Question

Select the member of each pair that shows the greater rate of \(S_{N} 2\) reaction with \(\mathrm{KN}_{3}\) in acetone.

Short answer

Answer: In Pair 1, CH3CH2Br (a) has a greater rate of SN2 reaction with KN3 in acetone. In Pair 2, CH3CH2I (a) has a greater rate of SN2 reaction with KN3 in acetone.

Step-by-step solution

Identify the given pairs

The first thing to do is to identify the given pairs. However, the exercise didn't provide any specific pair. To provide an example, let's consider two pairs: Pair 1: (a) CH3CH2Br (b) (CH3)3CBr Pair 2: (a) CH3CH2I (b) CH3CH2F Now we will compare the SN2 reactivity of these pairs with KN3 in acetone.

Compare the leaving groups and steric hindrance

For Pair 1: (a) CH3CH2Br: has a primary carbon (less steric hindrance) and bromine as the leaving group. (b) (CH3)3CBr: has a tertiary carbon (more steric hindrance) and bromine as the leaving group. SN2 reactions are favored by less steric hindrance, so CH3CH2Br will have a greater rate of the SN2 reaction with KN3 in acetone than (CH3)3CBr. For Pair 2: (a) CH3CH2I: has a primary carbon (less steric hindrance) and iodine as the leaving group. (b) CH3CH2F: has a primary carbon (less steric hindrance) and fluorine as the leaving group. Both molecules have similar steric hindrance due to primary carbon. However, iodine is a better leaving group compared to fluorine (as it is a weaker base). Hence, CH3CH2I will have a greater rate of SN2 reaction than CH3CH2F with KN3 in acetone.

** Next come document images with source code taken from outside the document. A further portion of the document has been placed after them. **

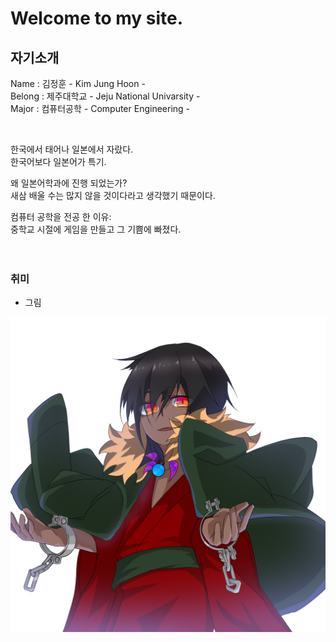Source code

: # Welcome to my site.

## 자기소개
 Name : 김정훈 - Kim Jung Hoon -<br>
 Belong : 제주대학교 - Jeju National Univarsity -<br>
 Major : 컴퓨터공학 - Computer Engineering -<br>

<br>

한국에서 태어나 일본에서 자랐다.<br>
한국어보다 일본어가 특기.

왜 일본어학과에 진행 되었는가? <br>
새삼 배울 수는 많지 않을 것이다라고 생각했기 때문이다.<br>

컴퓨터 공학을 전공 한 이유:<br>
 중학교 시절에 게임을 만들고 그 기쁨에 빠졌다.
<br>
<br>
<br>
### 취미
* 그림
<p><img src="/images/shiki_icon.png" alt="picture_1" /></p>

Conclude the rate of SN2 reaction

Based on the comparison of leaving groups and steric hindrance: Pair 1: CH3CH2Br (a) would have a greater rate of SN2 reaction with KN3 in acetone than (CH3)3CBr (b). Pair 2: CH3CH2I (a) would have a greater rate of SN2 reaction with KN3 in acetone than CH3CH2F (b).